Sunday, March 6, 2011

Birthdays and a Black Woman's Hair

I was born in Jamaica on March 11, 1964. So that makes me 47 in a few days. But don't think I'm so brave to tell you my age (BTW: presents are appreciated.)  Once you've been a politician, your whole life is public--just look me up on Wikipedia. Now some of it is true and some are lies. Well, one reporter got his "facts" wrong 10 years ago and it keeps popping up. Even heard it again last month as someone read my bio outloud. Grrrr. I guess that's why my father always said, "Believe some of what you hear and half of what you read."


But I want to talk about a black woman's hair and stomp being a wimp. Watch me connect it to my birthday.

My mother's father came from a people in Jamaica called Maroons. They were Africans, brought to Jamaica as slaves, but killed their white owners and claimed to have never mixed with other races of Jamaicans. So it's a wonder that my mother, who is of very dark complexion, had very coarse, but very long hair--between shoulder blades! My father, on the other hand, had a mother who was half-Syrian and his father was half white or three-quarters something else....

So my hair was something of a hodgepodge. My mother told me never to relax my hair since people said I had "good hair"--because the relaxer would destroy it. See, I wanted bouncing and behaving, fly away hair.  Well, I didn't listen and I later regretted it. While we are here, what is "good hair"? I detest hearing people describe hair in these terms and it is long past time for us to know better. If it is "good hair," then I am diminished!  Good compared to what? Already we are having to tell the grandchild that her hair is what God wanted for her.
                 
And what got me talking about this hair business is that I have a birthday coming up--as I already mentioned. And birthdays have a way of making you consider what you've accomplished in your life, what you could have done better, opportunites you might have missed, etc. Yesterday, I washed my hair with the new procedures that I learned from Moptopmaven.com. See I've decided that I'm no longer spending X dollars at the beauty shop and endless hours to get my hair straight so that it's acceptable. Acceptable to whom? What is acceptable?

So, I read Moptop's blog for hours, watched the videos, bought the products and have been faithful to it for three months now. Yesterday was my time to try the Henna treatment.


I prepared the Henna from the night before and put it on my hair. I walked around with that mess on my hair for four hours, stinking, then conditioning, then putting four different products on my hair, then blow drying, and finally to bed. I looked over at my husband, who has cut his hair so close that he's almost bald. I got real mad. All he does is wash and go!

Then before church this morning, I spent another hour getting my hair straight with the curling iron! As I watched the plumes of smoke rise from my head, I wondered if I'd burned my hair and undone all the work I've been fastidious about. This is now the fourth time in my life that I've that I have chopped off my hair--I mean down to the skull, to start all over to get my hair back to natural. And I start to get mad again. Why? Why am I doing this? I'm going to 47 in a few days! Why am I spending ssooo much time on my hair? Have I learned nothing and here I'm about to be one year older?

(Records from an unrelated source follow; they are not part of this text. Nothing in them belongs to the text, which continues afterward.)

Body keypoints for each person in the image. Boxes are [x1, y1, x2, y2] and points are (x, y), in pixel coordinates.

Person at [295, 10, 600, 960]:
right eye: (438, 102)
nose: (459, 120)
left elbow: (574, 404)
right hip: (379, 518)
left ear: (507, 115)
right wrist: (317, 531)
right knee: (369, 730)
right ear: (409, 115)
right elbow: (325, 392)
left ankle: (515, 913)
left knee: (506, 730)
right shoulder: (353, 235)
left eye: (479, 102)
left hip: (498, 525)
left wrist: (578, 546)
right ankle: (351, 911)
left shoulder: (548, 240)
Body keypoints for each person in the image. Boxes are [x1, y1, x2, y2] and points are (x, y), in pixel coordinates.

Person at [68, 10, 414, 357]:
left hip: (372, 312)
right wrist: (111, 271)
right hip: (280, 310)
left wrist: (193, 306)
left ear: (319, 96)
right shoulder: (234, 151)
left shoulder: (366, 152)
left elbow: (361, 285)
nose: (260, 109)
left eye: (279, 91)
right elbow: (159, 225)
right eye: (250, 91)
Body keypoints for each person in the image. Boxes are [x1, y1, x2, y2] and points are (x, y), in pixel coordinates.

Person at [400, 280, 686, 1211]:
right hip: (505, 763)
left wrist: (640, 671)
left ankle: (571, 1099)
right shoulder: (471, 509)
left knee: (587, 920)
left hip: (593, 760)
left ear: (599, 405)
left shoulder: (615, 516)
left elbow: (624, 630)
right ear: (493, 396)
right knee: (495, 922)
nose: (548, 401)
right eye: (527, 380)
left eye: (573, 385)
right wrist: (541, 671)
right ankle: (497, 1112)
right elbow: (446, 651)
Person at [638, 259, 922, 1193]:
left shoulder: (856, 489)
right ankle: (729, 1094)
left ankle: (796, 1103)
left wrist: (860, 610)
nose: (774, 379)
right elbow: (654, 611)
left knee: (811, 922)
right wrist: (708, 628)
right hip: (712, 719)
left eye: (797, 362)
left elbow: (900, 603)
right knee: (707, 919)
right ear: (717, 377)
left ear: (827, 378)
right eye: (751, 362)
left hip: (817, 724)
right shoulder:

So here's what I've decided: I'm done--like the Sesame Street video says.  Done with making my hair presentable.


What is presentable?  Does it have to be smooth to be presentable?  Done with being a slave to my hair. Done with spending money on it. Just plain done. So, if you see me one day and I have hair as long as Lady Godiva and the next it's in an afro, don't ask me if it was a wig. You know it had to be a wig! I'm not gonna worry that the grand kids will talk about my wig in public. I don't care that YOU are trying to figure that it's not my hair because, "Girl, you know she can't get it that straight!" I don't care that you know that last month it was black and this month it's got some grey, "So you know she had to have been coloring it!" Naw, I don't care anymore.

This is the hair God gave me. I'm not being a militant, black woman--just wearing my hair naturally, the hair God wanted me to have. He knew this was the best hair for me. So, no more wimping out! Yes! It's a wig! Yes! I colored it! Yes! My hair is this long or maybe not! Yes! This time it's really my own hair!

By the way, the hour I spent before church on getting my own, natural hair straight did look nice today. Husband said so. Easy for him to say: like I said, all he does is wash and go. But, maybe I'll put off buying the wig until my next birthday--when I do my self assessment, again. And get mad, again.